(Dataset entries)
— begin —

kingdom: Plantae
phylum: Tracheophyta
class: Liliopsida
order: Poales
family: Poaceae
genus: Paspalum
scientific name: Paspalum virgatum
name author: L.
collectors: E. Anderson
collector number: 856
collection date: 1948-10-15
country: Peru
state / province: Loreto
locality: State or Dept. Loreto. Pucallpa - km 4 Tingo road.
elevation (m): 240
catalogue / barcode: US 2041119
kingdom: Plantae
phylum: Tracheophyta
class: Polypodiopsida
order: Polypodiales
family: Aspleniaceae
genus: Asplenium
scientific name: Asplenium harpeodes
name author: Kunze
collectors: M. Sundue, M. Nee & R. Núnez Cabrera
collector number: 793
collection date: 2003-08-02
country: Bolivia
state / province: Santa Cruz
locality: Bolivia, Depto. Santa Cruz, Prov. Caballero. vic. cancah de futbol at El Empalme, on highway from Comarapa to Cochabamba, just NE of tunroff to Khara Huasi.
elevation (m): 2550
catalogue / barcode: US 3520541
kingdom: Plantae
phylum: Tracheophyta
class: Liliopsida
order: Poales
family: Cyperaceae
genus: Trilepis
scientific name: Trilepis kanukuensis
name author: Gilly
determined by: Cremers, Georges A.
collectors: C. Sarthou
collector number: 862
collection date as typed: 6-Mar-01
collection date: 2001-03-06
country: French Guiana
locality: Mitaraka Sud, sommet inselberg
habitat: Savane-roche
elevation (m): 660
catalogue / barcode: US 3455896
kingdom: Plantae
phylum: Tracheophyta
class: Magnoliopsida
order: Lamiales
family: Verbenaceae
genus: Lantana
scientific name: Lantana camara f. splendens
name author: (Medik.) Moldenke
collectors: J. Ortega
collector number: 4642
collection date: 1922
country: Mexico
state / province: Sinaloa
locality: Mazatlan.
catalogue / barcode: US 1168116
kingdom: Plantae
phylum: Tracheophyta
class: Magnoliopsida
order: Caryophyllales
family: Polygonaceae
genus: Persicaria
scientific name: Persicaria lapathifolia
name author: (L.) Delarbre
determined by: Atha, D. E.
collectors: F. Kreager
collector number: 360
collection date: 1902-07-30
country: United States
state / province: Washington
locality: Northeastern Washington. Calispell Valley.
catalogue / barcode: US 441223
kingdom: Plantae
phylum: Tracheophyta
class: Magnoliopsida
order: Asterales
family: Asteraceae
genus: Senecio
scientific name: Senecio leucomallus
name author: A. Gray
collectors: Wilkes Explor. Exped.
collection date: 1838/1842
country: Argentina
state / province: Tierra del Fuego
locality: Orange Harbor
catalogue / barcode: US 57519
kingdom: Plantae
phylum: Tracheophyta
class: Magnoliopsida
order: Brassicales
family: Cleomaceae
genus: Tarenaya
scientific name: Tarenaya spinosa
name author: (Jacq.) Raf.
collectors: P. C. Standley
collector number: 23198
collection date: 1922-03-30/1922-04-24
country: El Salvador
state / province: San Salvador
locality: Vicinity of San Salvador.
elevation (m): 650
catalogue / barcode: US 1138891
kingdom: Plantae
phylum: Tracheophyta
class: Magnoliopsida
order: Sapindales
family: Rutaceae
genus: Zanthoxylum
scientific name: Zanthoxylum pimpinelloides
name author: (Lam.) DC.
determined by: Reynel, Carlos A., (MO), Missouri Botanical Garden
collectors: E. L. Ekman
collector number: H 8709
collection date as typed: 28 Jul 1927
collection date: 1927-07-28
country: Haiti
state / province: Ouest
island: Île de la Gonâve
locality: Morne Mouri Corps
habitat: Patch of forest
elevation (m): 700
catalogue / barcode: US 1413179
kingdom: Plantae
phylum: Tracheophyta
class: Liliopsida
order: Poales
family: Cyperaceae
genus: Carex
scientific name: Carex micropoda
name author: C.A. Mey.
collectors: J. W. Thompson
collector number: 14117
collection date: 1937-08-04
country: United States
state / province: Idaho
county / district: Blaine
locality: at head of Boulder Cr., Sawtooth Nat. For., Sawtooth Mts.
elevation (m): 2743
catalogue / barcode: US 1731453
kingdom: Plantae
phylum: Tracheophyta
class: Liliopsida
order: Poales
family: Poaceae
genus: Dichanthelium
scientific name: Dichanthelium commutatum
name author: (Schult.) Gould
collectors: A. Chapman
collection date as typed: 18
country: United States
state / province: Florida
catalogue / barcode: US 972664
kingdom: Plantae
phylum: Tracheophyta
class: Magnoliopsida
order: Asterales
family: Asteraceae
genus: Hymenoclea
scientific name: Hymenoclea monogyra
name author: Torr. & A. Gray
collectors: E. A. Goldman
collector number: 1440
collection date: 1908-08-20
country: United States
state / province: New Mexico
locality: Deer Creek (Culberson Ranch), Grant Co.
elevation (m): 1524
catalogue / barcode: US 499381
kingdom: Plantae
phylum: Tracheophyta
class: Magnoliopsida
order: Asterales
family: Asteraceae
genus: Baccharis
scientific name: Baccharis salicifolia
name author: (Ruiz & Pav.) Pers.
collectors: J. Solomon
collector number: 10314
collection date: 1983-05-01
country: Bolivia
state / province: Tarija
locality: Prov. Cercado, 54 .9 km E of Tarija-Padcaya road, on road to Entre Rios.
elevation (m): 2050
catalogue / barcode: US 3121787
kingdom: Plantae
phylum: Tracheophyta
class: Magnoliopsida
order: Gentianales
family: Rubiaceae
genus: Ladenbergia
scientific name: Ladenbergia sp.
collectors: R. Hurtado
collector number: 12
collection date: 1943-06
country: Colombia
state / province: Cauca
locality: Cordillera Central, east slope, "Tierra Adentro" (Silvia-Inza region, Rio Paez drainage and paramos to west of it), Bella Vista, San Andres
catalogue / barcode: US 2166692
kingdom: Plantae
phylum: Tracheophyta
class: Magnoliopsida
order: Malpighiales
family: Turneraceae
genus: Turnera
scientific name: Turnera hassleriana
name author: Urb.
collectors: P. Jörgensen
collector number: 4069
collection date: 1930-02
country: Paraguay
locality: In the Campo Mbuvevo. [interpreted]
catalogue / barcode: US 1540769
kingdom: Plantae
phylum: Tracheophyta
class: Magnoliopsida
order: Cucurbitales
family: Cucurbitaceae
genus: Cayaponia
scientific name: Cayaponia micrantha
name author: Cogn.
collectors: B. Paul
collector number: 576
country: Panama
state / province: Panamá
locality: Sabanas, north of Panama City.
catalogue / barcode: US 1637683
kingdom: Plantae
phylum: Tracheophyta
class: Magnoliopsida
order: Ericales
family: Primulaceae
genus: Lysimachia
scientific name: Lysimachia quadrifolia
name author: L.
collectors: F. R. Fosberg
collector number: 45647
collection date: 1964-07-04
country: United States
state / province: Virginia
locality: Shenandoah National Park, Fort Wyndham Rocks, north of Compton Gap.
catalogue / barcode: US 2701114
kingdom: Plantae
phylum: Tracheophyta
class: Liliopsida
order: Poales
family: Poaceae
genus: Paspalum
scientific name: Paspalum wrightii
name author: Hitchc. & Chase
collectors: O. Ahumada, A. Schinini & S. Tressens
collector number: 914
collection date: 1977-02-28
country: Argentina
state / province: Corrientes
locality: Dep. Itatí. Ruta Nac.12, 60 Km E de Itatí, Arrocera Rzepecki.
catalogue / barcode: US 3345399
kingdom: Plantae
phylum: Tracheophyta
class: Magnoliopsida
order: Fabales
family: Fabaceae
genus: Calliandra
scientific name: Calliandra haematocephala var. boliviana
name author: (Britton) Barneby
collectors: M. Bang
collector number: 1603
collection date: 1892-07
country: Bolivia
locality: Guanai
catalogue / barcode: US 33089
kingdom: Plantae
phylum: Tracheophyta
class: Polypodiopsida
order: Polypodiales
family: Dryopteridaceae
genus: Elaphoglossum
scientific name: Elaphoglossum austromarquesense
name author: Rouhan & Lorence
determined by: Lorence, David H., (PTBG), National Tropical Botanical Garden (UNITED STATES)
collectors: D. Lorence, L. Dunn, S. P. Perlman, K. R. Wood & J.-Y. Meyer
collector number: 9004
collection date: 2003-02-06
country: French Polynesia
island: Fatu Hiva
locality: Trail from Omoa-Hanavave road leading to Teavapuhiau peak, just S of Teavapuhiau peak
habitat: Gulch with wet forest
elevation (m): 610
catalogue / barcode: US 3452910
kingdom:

— end —

CHALLENGE:
Rewrite the records as a JSON list of strings, one string per line, from the first line through the line containing "name author: A. Gray". Leave out any blank lines.

THE REPLY:
[
  "kingdom: Plantae",
  "phylum: Tracheophyta",
  "class: Liliopsida",
  "order: Poales",
  "family: Poaceae",
  "genus: Paspalum",
  "scientific name: Paspalum virgatum",
  "name author: L.",
  "collectors: E. Anderson",
  "collector number: 856",
  "collection date: 1948-10-15",
  "country: Peru",
  "state / province: Loreto",
  "locality: State or Dept. Loreto. Pucallpa - km 4 Tingo road.",
  "elevation (m): 240",
  "catalogue / barcode: US 2041119",
  "kingdom: Plantae",
  "phylum: Tracheophyta",
  "class: Polypodiopsida",
  "order: Polypodiales",
  "family: Aspleniaceae",
  "genus: Asplenium",
  "scientific name: Asplenium harpeodes",
  "name author: Kunze",
  "collectors: M. Sundue, M. Nee & R. Núnez Cabrera",
  "collector number: 793",
  "collection date: 2003-08-02",
  "country: Bolivia",
  "state / province: Santa Cruz",
  "locality: Bolivia, Depto. Santa Cruz, Prov. Caballero. vic. cancah de futbol at El Empalme, on highway from Comarapa to Cochabamba, just NE of tunroff to Khara Huasi.",
  "elevation (m): 2550",
  "catalogue / barcode: US 3520541",
  "kingdom: Plantae",
  "phylum: Tracheophyta",
  "class: Liliopsida",
  "order: Poales",
  "family: Cyperaceae",
  "genus: Trilepis",
  "scientific name: Trilepis kanukuensis",
  "name author: Gilly",
  "determined by: Cremers, Georges A.",
  "collectors: C. Sarthou",
  "collector number: 862",
  "collection date as typed: 6-Mar-01",
  "collection date: 2001-03-06",
  "country: French Guiana",
  "locality: Mitaraka Sud, sommet inselberg",
  "habitat: Savane-roche",
  "elevation (m): 660",
  "catalogue / barcode: US 3455896",
  "kingdom: Plantae",
  "phylum: Tracheophyta",
  "class: Magnoliopsida",
  "order: Lamiales",
  "family: Verbenaceae",
  "genus: Lantana",
  "scientific name: Lantana camara f. splendens",
  "name author: (Medik.) Moldenke",
  "collectors: J. Ortega",
  "collector number: 4642",
  "collection date: 1922",
  "country: Mexico",
  "state / province: Sinaloa",
  "locality: Mazatlan.",
  "catalogue / barcode: US 1168116",
  "kingdom: Plantae",
  "phylum: Tracheophyta",
  "class: Magnoliopsida",
  "order: Caryophyllales",
  "family: Polygonaceae",
  "genus: Persicaria",
  "scientific name: Persicaria lapathifolia",
  "name author: (L.) Delarbre",
  "determined by: Atha, D. E.",
  "collectors: F. Kreager",
  "collector number: 360",
  "collection date: 1902-07-30",
  "country: United States",
  "state / province: Washington",
  "locality: Northeastern Washington. Calispell Valley.",
  "catalogue / barcode: US 441223",
  "kingdom: Plantae",
  "phylum: Tracheophyta",
  "class: Magnoliopsida",
  "order: Asterales",
  "family: Asteraceae",
  "genus: Senecio",
  "scientific name: Senecio leucomallus",
  "name author: A. Gray"
]